Senin, 26 Maret 2012

KEDUDUKAN ANAK ANGKAT TERHADAP HARTA WARISAN DALAM HUKUM ADAT JAWA

KEDUDUKAN ANAK ANGKAT TERHADAP HARTA WARISAN
DALAM HUKUM ADAT JAWA DAN KHI

KEDUDUKAN ANAK ANGKAT

BAB I
PENDAHULUAN

Latar Belakang Masalah

Anak angkat adalah bagian dari segala tumpuhan dan harapan kedua orang tua (ayah dan ibu) sebagai penerus hidup. Mempunyai anak merupakan tujuan dari adanya perkawinan untuk menyambung keturunan serta kelestarian harta kekayaan. Mempunyai anak adalah kebanggaan dalam keluarga. Namun, demikian tujuan tersebut terkadang tidak dapat tercapai sesuai dengan harapan.

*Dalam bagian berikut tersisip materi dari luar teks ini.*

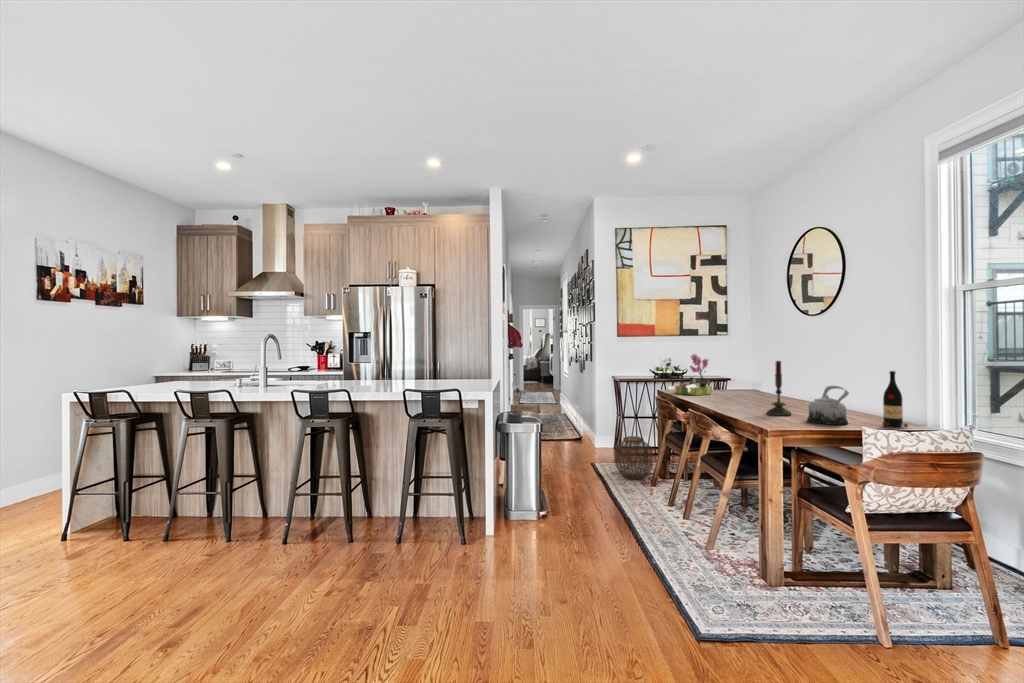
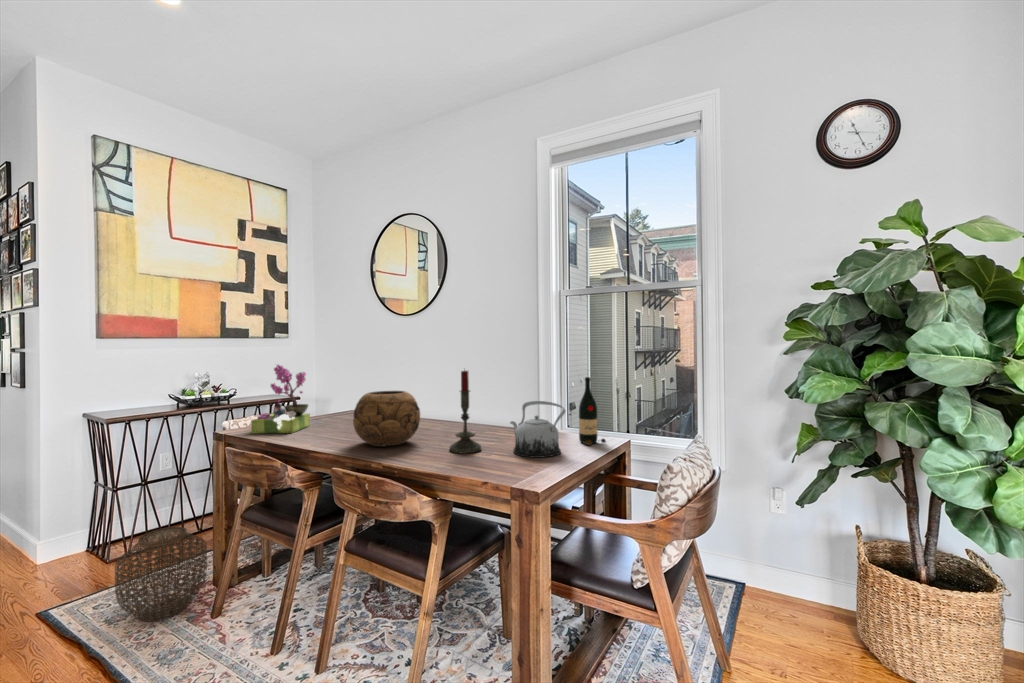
decorative bowl: none [715,372,762,407] -> present [353,391,420,447]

Beberapa pasangan hidup, tidaklah sedikit dari mereka mengalami kesulitan dalam memperoleh keturunan. Sedang keinginan untuk mempunyai anak nampaknya begitu besar. sehingga kemudian di antara merekapun ada yang mengangkat anak.
Pengangkatan anak terbagi dalam dua pengertian, yaitu: pertama, pengangkatan anak dalam arti luas. Ini menimbulkan hubungan nasab sehingga ada hak dan kewajiban selayaknya antara anak sendiri terhadap orang tua sendiri. kedua, ialah pengangkatan anak dalam arti terbatas. yakni pengangkatan anak orang lain ke dalam keluarga sendiri dan hubungan antara anak yang diangkat dan orang tua yang mengangkat hanya terbatas pada hubungan sosial saja.[1]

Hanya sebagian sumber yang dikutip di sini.